Curtis Gilbert | MPR News file

St. Paul Mayor Chris Coleman Tuesday laid out a 2017 budget plan that includes a 4 percent property tax bump and new spending for job creation, cops and fighting emerald ash borers.

The proposed property tax bump is a departure from the mayor's recent budget proposals. The owner of a $150,000 home in the city would be about $40 more in taxes and fees for the year, although that amount would vary. If approved by the City Council, it could be the biggest increase since 2012.

The tax hike would run significantly higher than last year's roughly 1 percent increase in annual consumer price index inflation. Coleman said inflation alone would have added $11 million to the budget for 2017, but the city is making adjustments next year to cut costs.

There is some new spending in the $562 million budget plan. One initiative is aimed at responding to a recent spike in gun violence.

"After two people were shot and killed at Indian Mounds Park in April, we came together as a community to face down this ongoing threat," Coleman said. "The proposed budget delivers on the promise I made that day to add five additional officers to the department, bringing the sworn complement to a historic 620, up from 576 officers when I became mayor over a decade ago."

Coleman also said the city needed to spend nearly $2 million to fight emerald ash borer, an insect infestation that's killing trees on boulevards and park land.

To spruce up the city's economy, Coleman proposes taking $2 million from the proceeds of the sale of the Penfield apartment development and set up a new "job opportunity fund" that would offer loans aimed at bringing 3,000 new jobs to the city by 2020.

The fund would focus on closing racial disparities and will use Metropolitan Council data to target the funds efficiently, said Jonathan Sage-Martinson, the city's planning and economic development director.

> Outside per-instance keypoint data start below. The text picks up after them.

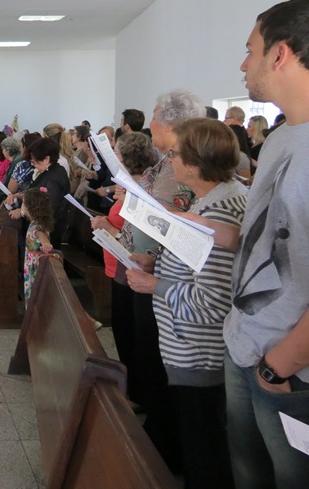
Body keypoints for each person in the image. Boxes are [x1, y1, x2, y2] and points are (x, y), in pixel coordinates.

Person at [127, 119, 246, 489]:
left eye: (175, 154)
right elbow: (193, 265)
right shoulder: (211, 200)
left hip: (199, 353)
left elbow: (212, 302)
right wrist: (155, 261)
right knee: (195, 445)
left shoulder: (219, 212)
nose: (169, 158)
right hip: (189, 351)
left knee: (205, 458)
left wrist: (155, 285)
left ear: (194, 165)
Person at [224, 0, 309, 489]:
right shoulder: (280, 138)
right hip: (247, 341)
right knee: (248, 471)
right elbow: (270, 238)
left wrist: (281, 367)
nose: (243, 63)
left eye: (250, 49)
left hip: (288, 366)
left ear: (280, 54)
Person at [90, 131, 158, 406]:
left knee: (131, 332)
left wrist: (107, 225)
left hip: (129, 265)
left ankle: (137, 392)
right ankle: (131, 385)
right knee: (123, 328)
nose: (114, 157)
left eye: (117, 153)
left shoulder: (143, 189)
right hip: (117, 264)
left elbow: (134, 236)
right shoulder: (129, 184)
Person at [21, 187, 54, 304]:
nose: (22, 206)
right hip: (30, 263)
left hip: (34, 267)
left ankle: (32, 317)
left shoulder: (37, 227)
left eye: (23, 204)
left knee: (32, 292)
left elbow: (43, 237)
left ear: (30, 208)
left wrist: (46, 244)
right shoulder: (37, 222)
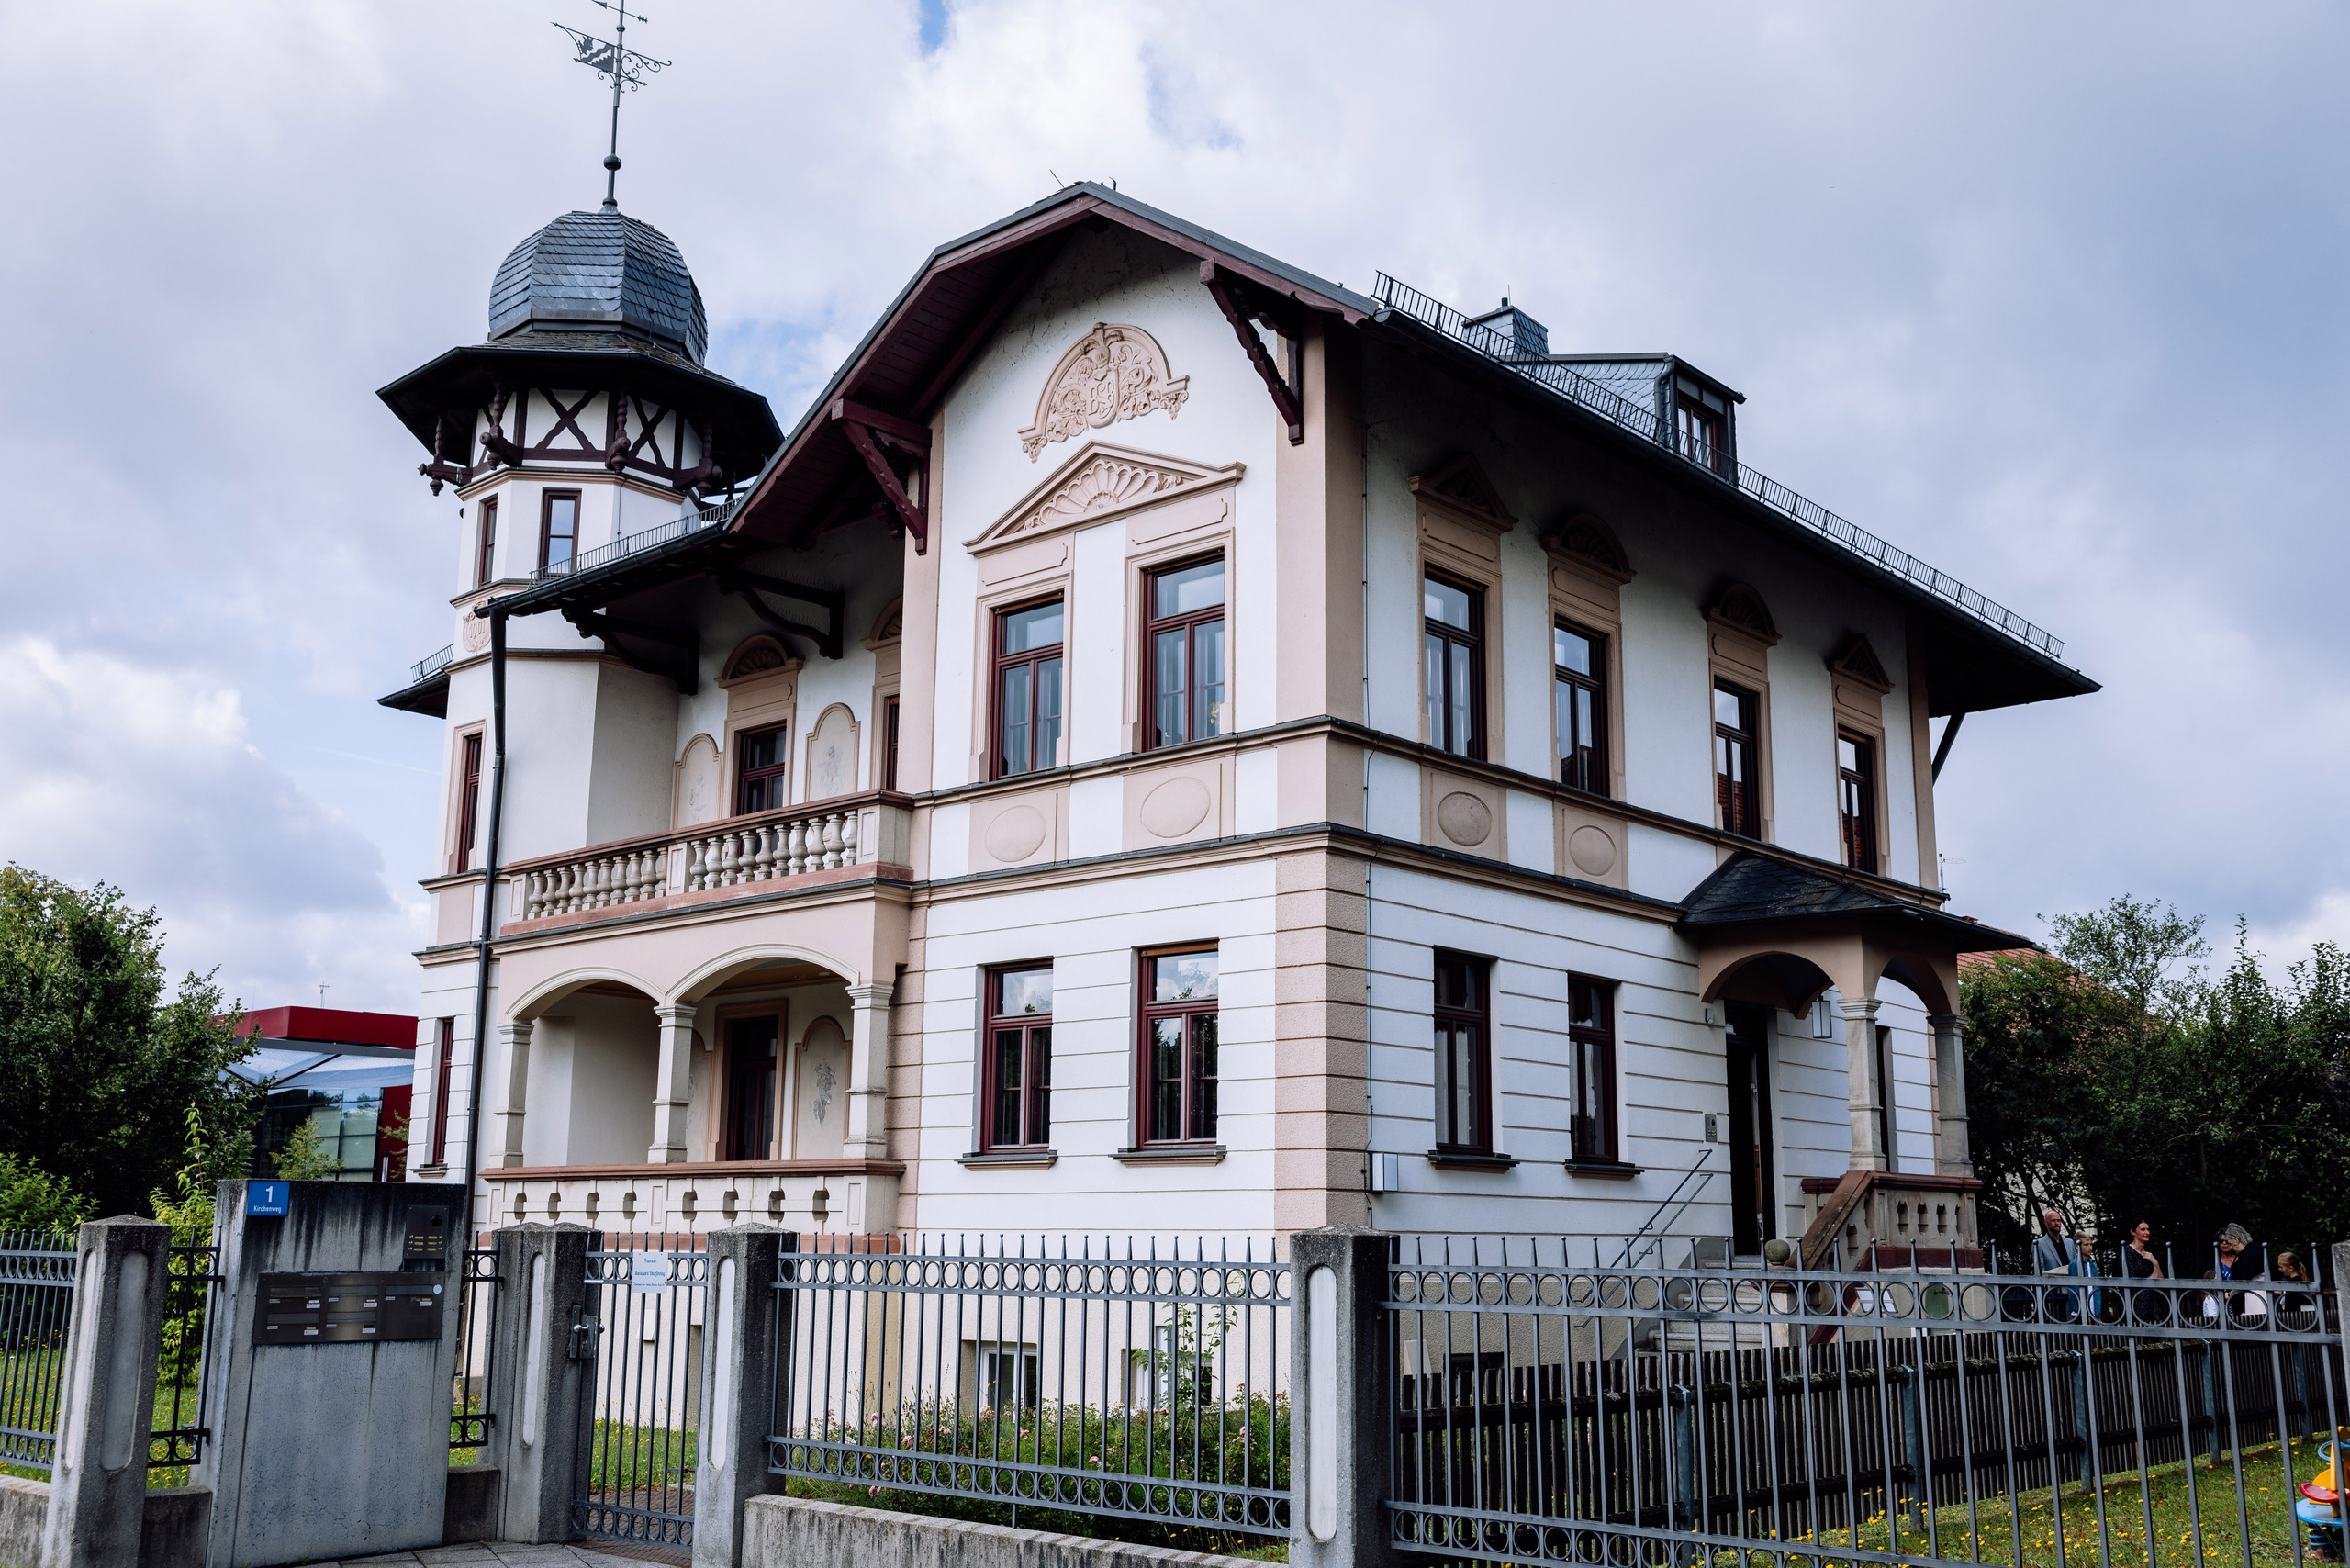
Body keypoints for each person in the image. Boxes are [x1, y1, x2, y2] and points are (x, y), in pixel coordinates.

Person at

Coleman noted some caveats in his address. He said the budget plan presumed a $3 million increase in state aid promised in a tax bill Gov. Mark Dayton vetoed this spring. The mayor urged state officials agree to a special session.

The mayor also said city has spent $2 million responding to protests over the fatal shooting of Philando Castile by police in in Falcon Heights last month. The mayor added that he hoped state or federal funds might cover that cost.